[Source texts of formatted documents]
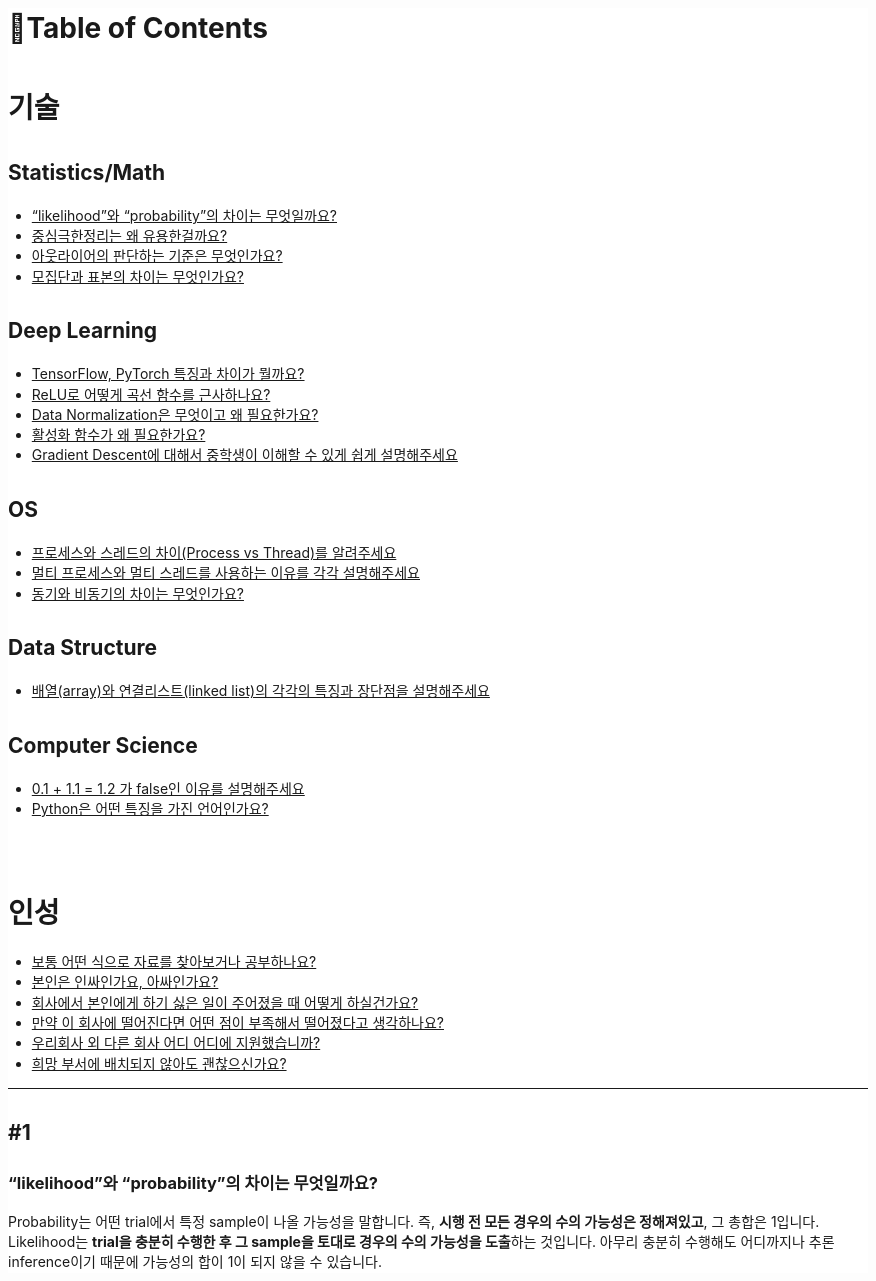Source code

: # 📄Table of Contents

# 기술
## Statistics/Math
- [“likelihood”와 “probability”의 차이는 무엇일까요?](#1)
- [중심극한정리는 왜 유용한걸까요?](#2)
- [아웃라이어의 판단하는 기준은 무엇인가요?](#3)
- [모집단과 표본의 차이는 무엇인가요?](#4)

## Deep Learning
- [TensorFlow, PyTorch 특징과 차이가 뭘까요?](#5)
- [ReLU로 어떻게 곡선 함수를 근사하나요?](#6)
- [Data Normalization은 무엇이고 왜 필요한가요?](#7)
- [활성화 함수가 왜 필요한가요?](#8)
- [Gradient Descent에 대해서 중학생이 이해할 수 있게 쉽게 설명해주세요](#9)

## OS
- [프로세스와 스레드의 차이(Process vs Thread)를 알려주세요](#10)
- [멀티 프로세스와 멀티 스레드를 사용하는 이유를 각각 설명해주세요](#11)
- [동기와 비동기의 차이는 무엇인가요?](#12)

## Data Structure
- [배열(array)와 연결리스트(linked list)의 각각의 특징과 장단점을 설명해주세요](#13)

## Computer Science
- [0.1 + 1.1 = 1.2 가 false인 이유를 설명해주세요](#14)
- [Python은 어떤 특징을 가진 언어인가요?](#15)

</br>

# 인성
- [보통 어떤 식으로 자료를 찾아보거나 공부하나요?](#16)
- [본인은 인싸인가요, 아싸인가요?](#17)
- [회사에서 본인에게 하기 싫은 일이 주어졌을 때 어떻게 하실건가요?](#18)
- [만약 이 회사에 떨어진다면 어떤 점이 부족해서 떨어졌다고 생각하나요?](#19)
- [우리회사 외 다른 회사 어디 어디에 지원했습니까?](#20)
- [희망 부서에 배치되지 않아도 괜찮으신가요?](#21)
---

## #1
### “likelihood”와 “probability”의 차이는 무엇일까요?

Probability는 어떤 trial에서 특정 sample이 나올 가능성을 말합니다. 즉, **시행 전 모든 경우의 수의 가능성은 정해져있고**, 그 총합은 1입니다.  
Likelihood는 **trial을 충분히 수행한 후 그 sample을 토대로 경우의 수의 가능성을 도출**하는 것입니다. 아무리 충분히 수행해도 어디까지나 추론inference이기 때문에 가능성의 합이 1이 되지 않을 수 있습니다.
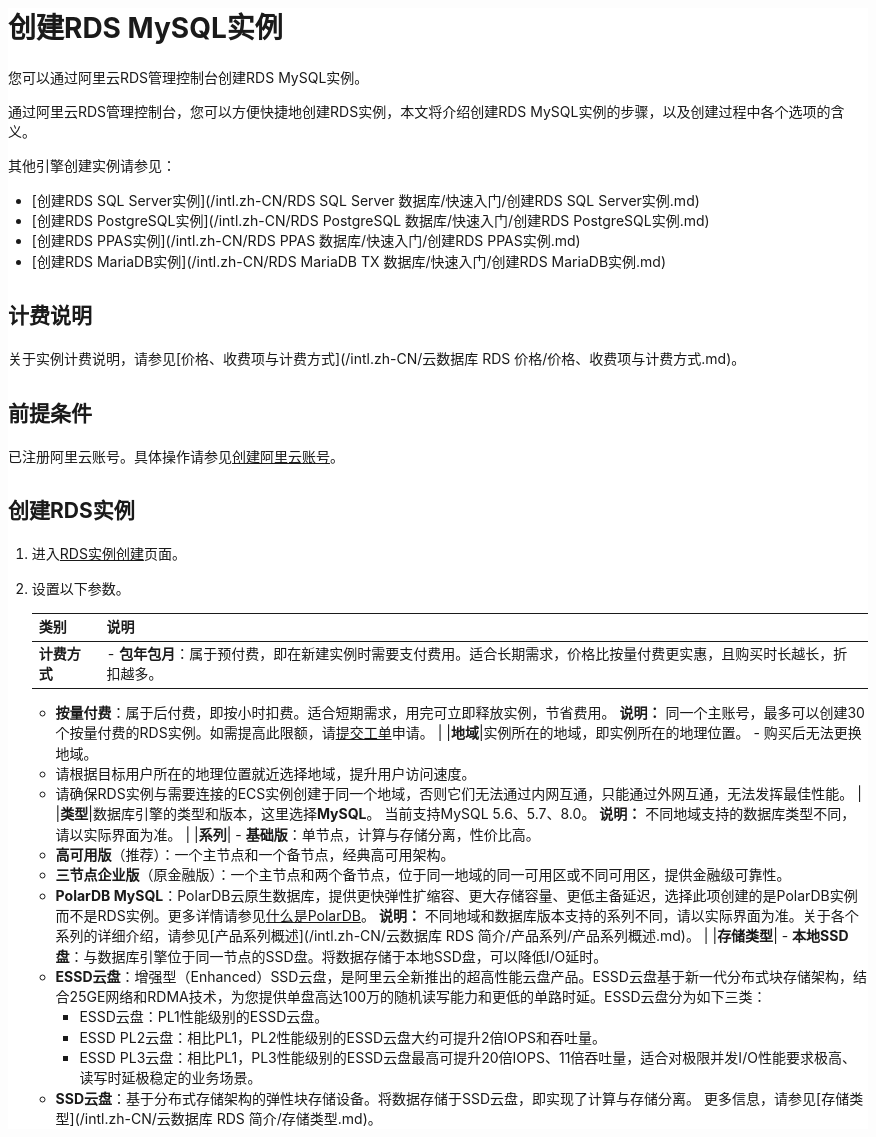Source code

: # 创建RDS MySQL实例

您可以通过阿里云RDS管理控制台创建RDS MySQL实例。

通过阿里云RDS管理控制台，您可以方便快捷地创建RDS实例，本文将介绍创建RDS MySQL实例的步骤，以及创建过程中各个选项的含义。

其他引擎创建实例请参见：

-   [创建RDS SQL Server实例](/intl.zh-CN/RDS SQL Server 数据库/快速入门/创建RDS SQL Server实例.md)
-   [创建RDS PostgreSQL实例](/intl.zh-CN/RDS PostgreSQL 数据库/快速入门/创建RDS PostgreSQL实例.md)
-   [创建RDS PPAS实例](/intl.zh-CN/RDS PPAS 数据库/快速入门/创建RDS PPAS实例.md)
-   [创建RDS MariaDB实例](/intl.zh-CN/RDS MariaDB TX 数据库/快速入门/创建RDS MariaDB实例.md)

## 计费说明

关于实例计费说明，请参见[价格、收费项与计费方式](/intl.zh-CN/云数据库 RDS 价格/价格、收费项与计费方式.md)。

## 前提条件

已注册阿里云账号。具体操作请参见[创建阿里云账号](https://www.alibabacloud.com/help/doc-detail/50482.html)。

## 创建RDS实例

1.  进入[RDS实例创建](https://rds-buy.aliyun.com/nextBuy/?#/create/rds/mysql)页面。

2.  设置以下参数。

    |类别|说明|
    |--|--|
    |**计费方式**|    -   **包年包月**：属于预付费，即在新建实例时需要支付费用。适合长期需求，价格比按量付费更实惠，且购买时长越长，折扣越多。
    -   **按量付费**：属于后付费，即按小时扣费。适合短期需求，用完可立即释放实例，节省费用。
**说明：** 同一个主账号，最多可以创建30个按量付费的RDS实例。如需提高此限额，请[提交工单](https://workorder-intl.console.aliyun.com/console.htm#/ticket/createIndex)申请。 |
    |**地域**|实例所在的地域，即实例所在的地理位置。     -   购买后无法更换地域。
    -   请根据目标用户所在的地理位置就近选择地域，提升用户访问速度。
    -   请确保RDS实例与需要连接的ECS实例创建于同一个地域，否则它们无法通过内网互通，只能通过外网互通，无法发挥最佳性能。 |
    |**类型**|数据库引擎的类型和版本，这里选择**MySQL**。 当前支持MySQL 5.6、5.7、8.0。 **说明：** 不同地域支持的数据库类型不同，请以实际界面为准。 |
    |**系列**|    -   **基础版**：单节点，计算与存储分离，性价比高。
    -   **高可用版**（推荐）：一个主节点和一个备节点，经典高可用架构。
    -   **三节点企业版**（原金融版）：一个主节点和两个备节点，位于同一地域的同一可用区或不同可用区，提供金融级可靠性。
    -   **PolarDB MySQL**：PolarDB云原生数据库，提供更快弹性扩缩容、更大存储容量、更低主备延迟，选择此项创建的是PolarDB实例而不是RDS实例。更多详情请参见[什么是PolarDB](/intl.zh-CN/产品简介/什么是PolarDB.md)。
**说明：** 不同地域和数据库版本支持的系列不同，请以实际界面为准。关于各个系列的详细介绍，请参见[产品系列概述](/intl.zh-CN/云数据库 RDS 简介/产品系列/产品系列概述.md)。 |
    |**存储类型**|    -   **本地SSD盘**：与数据库引擎位于同一节点的SSD盘。将数据存储于本地SSD盘，可以降低I/O延时。
    -   **ESSD云盘**：增强型（Enhanced）SSD云盘，是阿里云全新推出的超高性能云盘产品。ESSD云盘基于新一代分布式块存储架构，结合25GE网络和RDMA技术，为您提供单盘高达100万的随机读写能力和更低的单路时延。ESSD云盘分为如下三类：
        -   ESSD云盘：PL1性能级别的ESSD云盘。
        -   ESSD PL2云盘：相比PL1，PL2性能级别的ESSD云盘大约可提升2倍IOPS和吞吐量。
        -   ESSD PL3云盘：相比PL1，PL3性能级别的ESSD云盘最高可提升20倍IOPS、11倍吞吐量，适合对极限并发I/O性能要求极高、读写时延极稳定的业务场景。
    -   **SSD云盘**：基于分布式存储架构的弹性块存储设备。将数据存储于SSD云盘，即实现了计算与存储分离。
更多信息，请参见[存储类型](/intl.zh-CN/云数据库 RDS 简介/存储类型.md)。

> [What is needed]: The lines that mention the word "가능성을" should be pulled from the records above.

> [Exercise response]:
Probability는 어떤 trial에서 특정 sample이 나올 가능성을 말합니다. 즉, **시행 전 모든 경우의 수의 가능성은 정해져있고**, 그 총합은 1입니다.  
Likelihood는 **trial을 충분히 수행한 후 그 sample을 토대로 경우의 수의 가능성을 도출**하는 것입니다. 아무리 충분히 수행해도 어디까지나 추론inference이기 때문에 가능성의 합이 1이 되지 않을 수 있습니다.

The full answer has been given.